Another ex-GOP communications consultant, Lincoln Project senior adviser Kurt Bardella, posited that the life-or-death stakes of the global coronavirus crisis make it a waste of time for the White House to target Fauci if the goal is to help the president’s public image.

“You could call the Mueller investigation fake news… and all the things that we heard Trump and his ilk repeat. You can't say that about the coronavirus when everyday people are seeing it in their own communities, their families, their social circles, and their emergency rooms,” said Bardella, a former spokesperson for Republicans on the House Oversight Committee.

“Fauci is first and foremost a doctor and a medical professional, and that is how the American people view him,” he continued. “But they’re applying the Mueller playbook to Fauci because this White House and Trump don't have any other tools in their toolbox. They are literally a one hit wonder, they just go back and play the same thing over and over again, and we're seeing — not just with the coronavirus but in other areas — that it's just not working. People aren't buying what he's selling anymore.”

The similarities between Trumpian tactics being used against Fauci and Mueller run deep.

To say that Mueller had a sterling reputation prior to his appointment would be a massive understatement — and the same could easily be said about Fauci. Mueller was also the longest-serving FBI director since the infamous J Edgar Hoover, thanks to the Senate unanimously approving a request by then-President Barack Obama to extend by two years the ten-year term to which he’d been confirmed just over a month before the September 11, 2001 terrorist attacks. Fauci, in turn, served under multiple presidents and both parties and has been treated with respect and reverence by each one until this political moment.

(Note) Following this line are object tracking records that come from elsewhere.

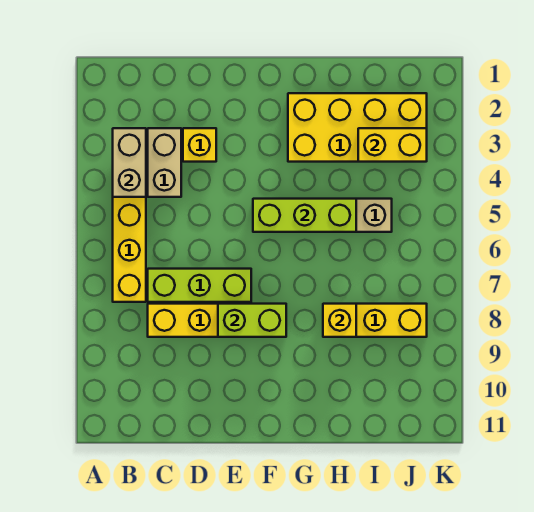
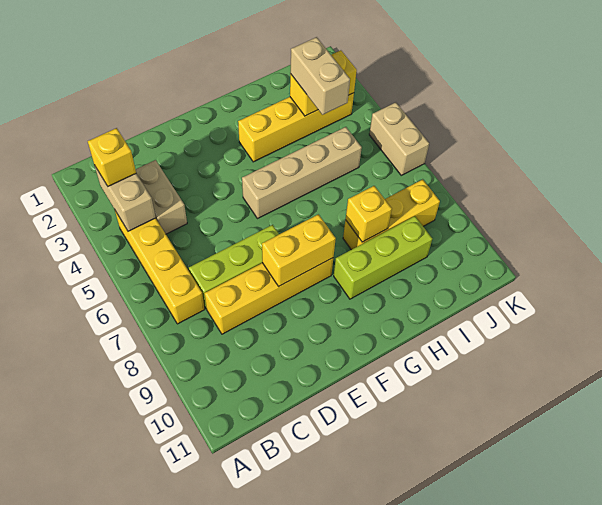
yellow 1x1 brick [183,128,216,162] -> yellow 1x1 brick moved to [88,128,136,186]
lime 1x2 brick [218,304,286,337] -> yellow 1x2 brick [262,214,336,286]
lime 1x3 brick [253,199,356,232] -> lime 1x3 brick moved to [334,216,432,299]
yellow 2x4 brick [288,93,427,162] -> yellow 1x4 brick [238,93,354,162]
none -> tan 1x2 brick [290,37,350,115]
none -> tan 1x2 brick [369,102,429,175]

Mueller and his ongoing investigation occupied a permanent spot in the public consciousness, kept there by a steady string of indictments, non-stop news coverage, and the hopes and dreams of the so-called “resistance” to Trump’s presidency. The taciturn Vietnam veteran, whose office did not leak and who did not speak to the media, nevertheless became somewhat of a pop culture figure. There were Mueller action figures, t-shirts, and even a bizarre children’s book which depicted him as a well-muscled, shirtless figure akin to a Chippendale dancer. Easy comparisons can be drawn with the “Fauc on the Couch” merchandise around today.

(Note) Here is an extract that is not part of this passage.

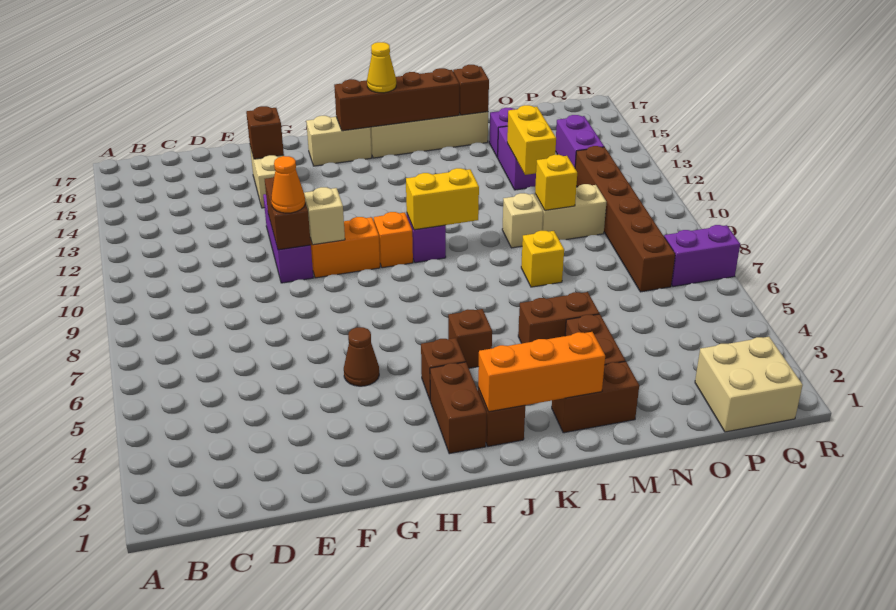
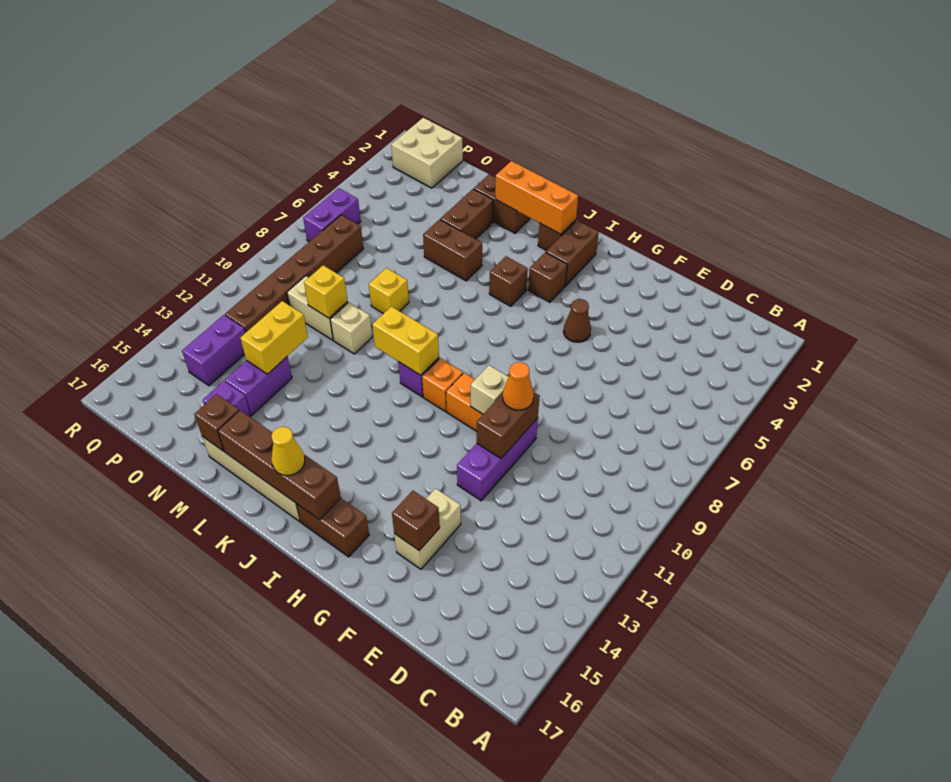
tan 1x2 brick [306,116,372,166] -> brown 1x2 brick [296,498,369,557]
purple 1x2 brick [664,225,740,287] -> purple 1x2 brick turned to [303,188,361,242]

Unable to stop the negative headlines or the media speculation about what was happening behind Mueller’s leak-proof doors, the White House and many of Trump’s outside allies instead began hitting back against the investigation in 2018 with a concerted campaign to personally discredit the man who had come to his position with almost universal acclaim. Trumpian Republicans made a huge effort to turn the tight-lipped, respectful Mueller into a partisan figure in the public’s eyes.

And thanks to the former Special Counsel’s self-imposed silence during the entirety of his investigation, Trumpworld had the playing field all to itself. Aided by leaks about his personnel from House Republicans, and a steady stream of often-unhinged television appearances by Trump attorney Rudy Giuliani, it was an effort that was at least somewhat successful.

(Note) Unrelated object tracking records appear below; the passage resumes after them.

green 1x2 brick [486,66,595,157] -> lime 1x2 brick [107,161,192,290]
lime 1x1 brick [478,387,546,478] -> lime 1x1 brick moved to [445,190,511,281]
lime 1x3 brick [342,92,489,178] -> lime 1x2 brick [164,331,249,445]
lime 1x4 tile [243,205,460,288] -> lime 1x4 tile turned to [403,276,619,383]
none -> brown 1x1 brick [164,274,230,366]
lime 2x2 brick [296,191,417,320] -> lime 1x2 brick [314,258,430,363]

According to Morning Consult polling, only 27 percent of Republicans had an unfavorable impression of Mueller in July 2017, two months after his appointment as Special Counsel. Eleven months after that in June 2018, over half of Republicans — 53 percent — viewed him unfavorably.

Two years later, Donald Trump is faced with another crisis, and with another veteran public servant whose presence in the popular consciousness underscores the threat it poses to his presidency. The White House’s reaction has been the same. And anyone who works alongside Trump in the Oval Office is now terrified enough of that strategy that they’ll do the president’s bidding, whether or not it makes any sense.